Uptimer
Uptimer is a tool for measuring CF availability
during an arbitrary operation of interest.
It measures:
- app availability,
by making frequent http requests.
- logging availability,
by periodically fetching recent logs,
and by periodically initiating live log streaming.
- push availability,
by periodically pushing a very simple app.
- app syslog availability,
by periodically checking that app logs
drain to a syslog sink.
The CF Release Integration team uses it
to monitor availability during migrations
from cf-release
to cf-deployment
,
and during upgrade deployments.
Installation
go get github.com/cloudfoundry/uptimer
Usage
uptimer -configFile config.json [-resultFile result.json]
.
Uptimer needs configuration to run.
It reads a json
file
specified with the -configFile
flag.
The config describes how to target the CF you wish to measure,
and commands to run while measuring uptime.

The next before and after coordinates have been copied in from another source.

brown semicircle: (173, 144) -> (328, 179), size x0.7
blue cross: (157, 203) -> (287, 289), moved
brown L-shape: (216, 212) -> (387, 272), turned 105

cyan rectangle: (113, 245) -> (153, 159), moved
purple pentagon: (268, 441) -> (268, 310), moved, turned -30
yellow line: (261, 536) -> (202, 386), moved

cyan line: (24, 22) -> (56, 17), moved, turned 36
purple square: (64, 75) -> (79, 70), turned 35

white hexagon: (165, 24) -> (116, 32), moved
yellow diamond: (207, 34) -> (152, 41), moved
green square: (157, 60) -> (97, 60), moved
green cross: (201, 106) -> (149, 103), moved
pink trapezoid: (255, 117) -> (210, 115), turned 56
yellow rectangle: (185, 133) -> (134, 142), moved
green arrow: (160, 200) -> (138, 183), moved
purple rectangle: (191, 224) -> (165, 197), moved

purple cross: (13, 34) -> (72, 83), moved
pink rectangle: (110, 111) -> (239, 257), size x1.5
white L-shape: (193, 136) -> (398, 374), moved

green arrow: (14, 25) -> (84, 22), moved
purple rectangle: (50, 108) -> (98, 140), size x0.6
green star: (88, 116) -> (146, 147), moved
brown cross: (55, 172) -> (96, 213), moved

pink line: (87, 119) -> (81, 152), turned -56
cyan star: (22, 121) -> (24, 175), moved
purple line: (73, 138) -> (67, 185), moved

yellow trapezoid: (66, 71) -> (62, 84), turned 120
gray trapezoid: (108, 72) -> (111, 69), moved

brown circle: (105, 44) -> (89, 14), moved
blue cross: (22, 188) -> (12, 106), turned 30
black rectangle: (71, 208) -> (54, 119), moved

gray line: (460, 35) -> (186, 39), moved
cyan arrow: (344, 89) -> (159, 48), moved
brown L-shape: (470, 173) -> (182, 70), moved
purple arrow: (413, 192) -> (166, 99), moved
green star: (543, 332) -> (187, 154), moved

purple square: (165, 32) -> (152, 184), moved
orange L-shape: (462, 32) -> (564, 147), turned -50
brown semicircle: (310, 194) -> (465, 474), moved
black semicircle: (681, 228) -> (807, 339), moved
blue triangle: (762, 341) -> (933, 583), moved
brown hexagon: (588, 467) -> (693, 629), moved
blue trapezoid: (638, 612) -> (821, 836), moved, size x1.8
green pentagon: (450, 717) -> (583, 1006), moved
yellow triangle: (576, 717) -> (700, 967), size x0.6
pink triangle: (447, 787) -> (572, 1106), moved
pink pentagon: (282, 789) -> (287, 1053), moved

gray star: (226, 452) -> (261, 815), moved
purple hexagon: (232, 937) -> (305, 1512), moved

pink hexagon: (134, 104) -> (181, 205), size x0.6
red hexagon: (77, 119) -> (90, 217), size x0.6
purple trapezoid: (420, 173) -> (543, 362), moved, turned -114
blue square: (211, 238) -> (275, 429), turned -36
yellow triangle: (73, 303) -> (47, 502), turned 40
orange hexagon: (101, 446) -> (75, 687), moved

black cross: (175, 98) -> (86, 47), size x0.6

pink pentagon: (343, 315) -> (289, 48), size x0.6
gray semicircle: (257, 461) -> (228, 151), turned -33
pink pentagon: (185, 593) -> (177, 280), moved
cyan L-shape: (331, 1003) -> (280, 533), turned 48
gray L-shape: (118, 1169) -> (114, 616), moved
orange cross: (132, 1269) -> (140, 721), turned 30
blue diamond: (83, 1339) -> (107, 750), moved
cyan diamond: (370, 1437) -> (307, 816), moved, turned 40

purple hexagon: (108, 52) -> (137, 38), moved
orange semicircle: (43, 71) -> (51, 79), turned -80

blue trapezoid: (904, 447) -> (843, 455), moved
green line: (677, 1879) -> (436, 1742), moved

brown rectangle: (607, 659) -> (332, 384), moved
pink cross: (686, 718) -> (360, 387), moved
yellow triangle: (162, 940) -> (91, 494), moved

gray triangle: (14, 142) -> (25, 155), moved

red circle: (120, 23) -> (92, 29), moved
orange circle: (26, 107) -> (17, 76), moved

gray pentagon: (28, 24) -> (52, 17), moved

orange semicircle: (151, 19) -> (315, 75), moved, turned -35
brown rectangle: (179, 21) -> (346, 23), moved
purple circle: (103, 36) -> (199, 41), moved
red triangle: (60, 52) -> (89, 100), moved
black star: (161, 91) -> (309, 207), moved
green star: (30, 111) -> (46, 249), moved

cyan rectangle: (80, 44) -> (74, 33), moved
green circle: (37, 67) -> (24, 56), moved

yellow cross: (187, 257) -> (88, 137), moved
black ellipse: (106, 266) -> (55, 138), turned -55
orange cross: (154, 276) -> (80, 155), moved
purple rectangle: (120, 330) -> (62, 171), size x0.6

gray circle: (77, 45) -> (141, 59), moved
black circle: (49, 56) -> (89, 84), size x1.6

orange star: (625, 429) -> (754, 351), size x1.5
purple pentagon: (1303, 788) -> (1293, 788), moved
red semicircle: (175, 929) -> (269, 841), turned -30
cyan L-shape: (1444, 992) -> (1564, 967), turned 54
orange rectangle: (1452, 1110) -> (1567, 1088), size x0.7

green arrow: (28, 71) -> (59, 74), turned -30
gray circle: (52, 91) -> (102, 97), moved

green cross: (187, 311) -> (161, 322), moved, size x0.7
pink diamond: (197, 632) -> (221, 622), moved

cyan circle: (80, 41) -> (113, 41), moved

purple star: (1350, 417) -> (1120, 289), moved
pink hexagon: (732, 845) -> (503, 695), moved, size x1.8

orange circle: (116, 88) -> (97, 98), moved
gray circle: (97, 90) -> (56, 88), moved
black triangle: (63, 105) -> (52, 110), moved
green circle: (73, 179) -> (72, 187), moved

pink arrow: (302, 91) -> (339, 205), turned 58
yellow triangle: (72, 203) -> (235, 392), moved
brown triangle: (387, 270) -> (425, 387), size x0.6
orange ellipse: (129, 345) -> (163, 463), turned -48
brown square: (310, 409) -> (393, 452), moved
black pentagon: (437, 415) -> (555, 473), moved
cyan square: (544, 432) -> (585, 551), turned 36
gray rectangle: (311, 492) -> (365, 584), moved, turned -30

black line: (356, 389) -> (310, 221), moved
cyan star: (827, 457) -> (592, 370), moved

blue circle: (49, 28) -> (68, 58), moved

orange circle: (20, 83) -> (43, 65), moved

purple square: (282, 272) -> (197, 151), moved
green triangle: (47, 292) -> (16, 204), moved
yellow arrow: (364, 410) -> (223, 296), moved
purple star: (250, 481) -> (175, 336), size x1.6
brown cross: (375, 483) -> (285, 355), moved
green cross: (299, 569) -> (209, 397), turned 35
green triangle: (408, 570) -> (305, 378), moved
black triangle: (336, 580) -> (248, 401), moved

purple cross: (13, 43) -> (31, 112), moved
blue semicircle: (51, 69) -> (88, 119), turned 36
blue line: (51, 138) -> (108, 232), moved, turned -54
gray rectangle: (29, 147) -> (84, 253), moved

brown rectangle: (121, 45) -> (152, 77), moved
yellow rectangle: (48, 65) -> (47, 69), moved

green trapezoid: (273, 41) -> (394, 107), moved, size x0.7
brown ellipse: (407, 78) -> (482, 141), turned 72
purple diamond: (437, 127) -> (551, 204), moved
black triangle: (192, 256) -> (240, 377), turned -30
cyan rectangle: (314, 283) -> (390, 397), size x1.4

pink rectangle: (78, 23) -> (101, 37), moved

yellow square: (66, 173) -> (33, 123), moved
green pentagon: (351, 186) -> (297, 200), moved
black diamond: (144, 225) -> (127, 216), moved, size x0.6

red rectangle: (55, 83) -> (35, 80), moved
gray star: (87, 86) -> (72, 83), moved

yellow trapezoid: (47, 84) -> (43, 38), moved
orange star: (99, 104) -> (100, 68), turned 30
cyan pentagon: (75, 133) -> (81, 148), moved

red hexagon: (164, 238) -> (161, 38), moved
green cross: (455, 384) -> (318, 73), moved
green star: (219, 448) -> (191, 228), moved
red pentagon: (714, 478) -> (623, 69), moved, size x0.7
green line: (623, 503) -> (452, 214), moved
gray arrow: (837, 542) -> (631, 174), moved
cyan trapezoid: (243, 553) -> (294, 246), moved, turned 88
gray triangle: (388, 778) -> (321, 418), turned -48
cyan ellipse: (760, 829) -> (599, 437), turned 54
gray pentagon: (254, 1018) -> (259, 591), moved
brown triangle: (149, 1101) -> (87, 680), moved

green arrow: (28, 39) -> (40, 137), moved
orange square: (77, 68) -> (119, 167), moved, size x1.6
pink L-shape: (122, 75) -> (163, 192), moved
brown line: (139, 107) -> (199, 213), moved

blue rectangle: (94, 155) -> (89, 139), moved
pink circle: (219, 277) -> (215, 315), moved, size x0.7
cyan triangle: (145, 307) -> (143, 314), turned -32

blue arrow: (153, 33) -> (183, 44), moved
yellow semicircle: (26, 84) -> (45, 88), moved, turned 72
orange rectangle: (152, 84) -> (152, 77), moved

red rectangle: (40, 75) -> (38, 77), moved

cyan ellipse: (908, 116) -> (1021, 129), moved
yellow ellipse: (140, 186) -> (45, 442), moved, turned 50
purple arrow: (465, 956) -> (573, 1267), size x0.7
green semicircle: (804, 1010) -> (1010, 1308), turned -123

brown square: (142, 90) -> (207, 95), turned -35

Uptimer can optionally be given a resultFile (`-resultFile) to which
resultant measurements will be written in json format.
Config
Here is an example config json
:
{
"while": [
{
"command": "bosh",
"command_args": ["deploy", "-d", "cf", "interpolated-cf-deployment.yml", "-n"]
},
{
"command": "bosh",
"command_args": ["delete-deployment", "-d", "cf", "-n"]
}
],
"cf": {
"api": "api.my-cf.com",
"app_domain": "my-cf.com",
"admin_user": "admin",
"admin_password": "PASS",
"tcp_domain": "tcp.my-cf.com",
"use_single_app_instance": false,
"available_port": 1025
},
"optional_tests": {
"run_app_syslog_availability": true
},
"allowed_failures": {
"app_pushability": 2,
"http_availability": 5,
"recent_logs": 2,
"streaming_logs": 2,
"app_syslog_availability": 2
}
}
While (required)
The while
section is an array of commands.
These are executed in order while the measurement is run.
When the last while command exits,
uptimer will conclude its measurements
and print a summary of results.
If a while
command exits with a non-zero exit code,
uptimer won't run subsequent while
commands.
It will conclude its measurements and report,
then exit with exit code 64.
A single-command while
array is fine,
and you can use sleep
to just run up-timer for some period:
"while": [{
"command": "sleep",
"command_args": ["600"]
}]
Cf (mostly required)
The cf
section contains information necessary
to perform the cf auth
and cf login
commands
on the target environment.
Uptimer requires an admin user
because it creates and configures an org and space
during test setup.
The tcp_domain
and available_port
values
are not required
unless you elect to run the app_syslog_availability
test.
Uptimer by default pushes two instances of an app
for its uptime measurements,
but it can be configured to push only a single instance
by setting the optional
use_single_app_instance
value to
true
under the cf
section.
Only set this flag to true
if you understand
the implications it has
for your uptime measurements.
Optional tests (optional)
The optional_tests
section is optional,
as are each entry in the section.
If these values are omitted,
they are assumed to be false.
For the run_app_syslog_availability
test,
TCP routing is required,
and you must specify
the tcp_domain
and available_port
values
in the Cf
section of the configuration.
Allowed Failures (optional)
The allowed_failures
section contains failure thresholds,
expressed as integers.
In the example above, the app_pushability
measurement
can fail at most two times before
the measurement is marked as failed.
This allows users to tolerate variance in downtime
to suit their needs.
If this config section is not specified,
the default threshold will be 0
for each measurement.
CI
If you wish to run uptimer in CI
during bosh deployments specifically,
the deploy tasks in cf-deployment-concourse-tasks
explicitly support this as an option.
If you wish to use it some other way,
said tasks may nonetheless be a useful example.